(Data entries)
————
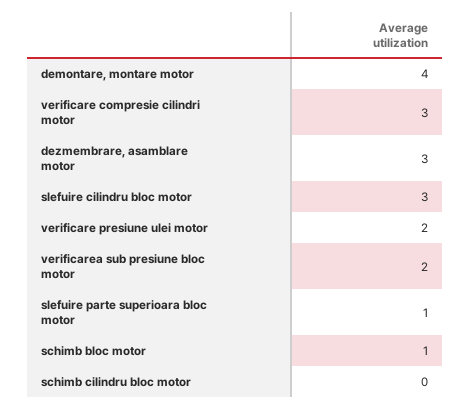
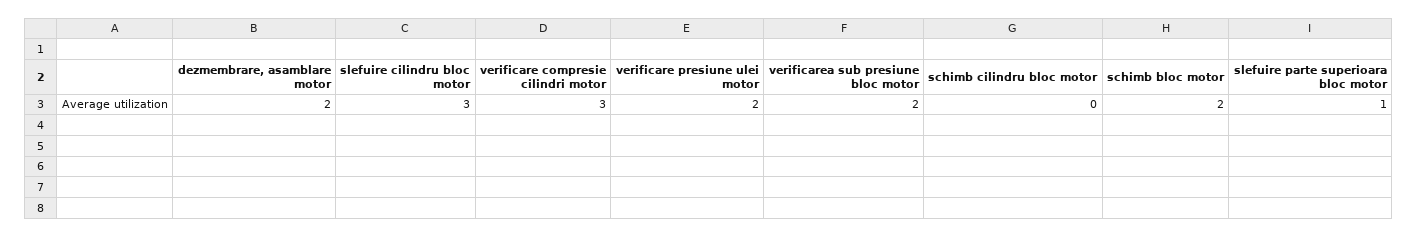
  {
-   "demontare, montare motor": 4,
    "verificare compresie cilindri motor": 3,
-   "dezmembrare, asamblare motor": 3,
+   "dezmembrare, asamblare motor": 2,
    "slefuire cilindru bloc motor": 3,
    "verificare presiune ulei motor": 2,
    "verificarea sub presiune bloc motor": 2,
    "slefuire parte superioara bloc motor": 1,
-   "schimb bloc motor": 1,
+   "schimb bloc motor": 2,
    "schimb cilindru bloc motor": 0
  }

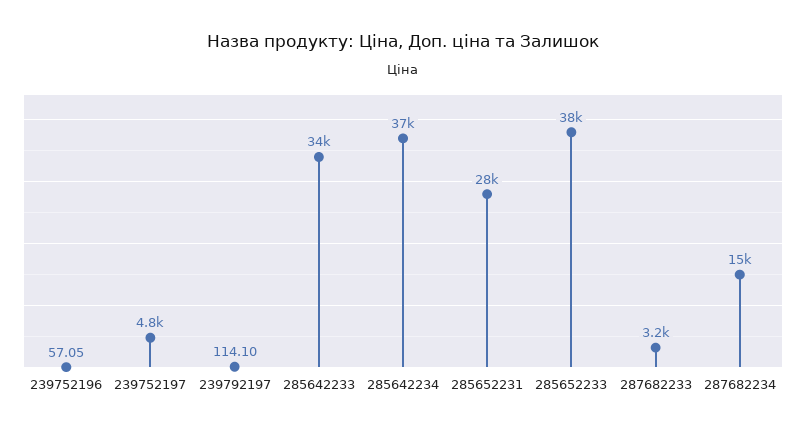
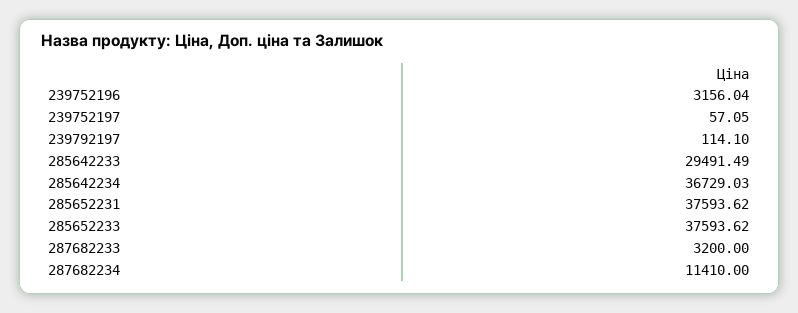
  {
-   "239752196": 57.05,
+   "239752196": 3156.04,
-   "239752197": 4800,
+   "239752197": 57.05,
    "239792197": 114.1,
-   "285642233": 34000,
+   "285642233": 29491.49,
    "285642234": 36729.03,
-   "285652231": 28000,
+   "285652231": 37593.62,
    "285652233": 37593.62,
    "287682233": 3200,
-   "287682234": 15000
+   "287682234": 11410
  }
————
__TASK INSTRUCTIONS__.
From the entries above, collect every line with the string "dezmembrare" in it.

__EXERCISE ANSWER__.
-   "dezmembrare, asamblare motor": 3,
+   "dezmembrare, asamblare motor": 2,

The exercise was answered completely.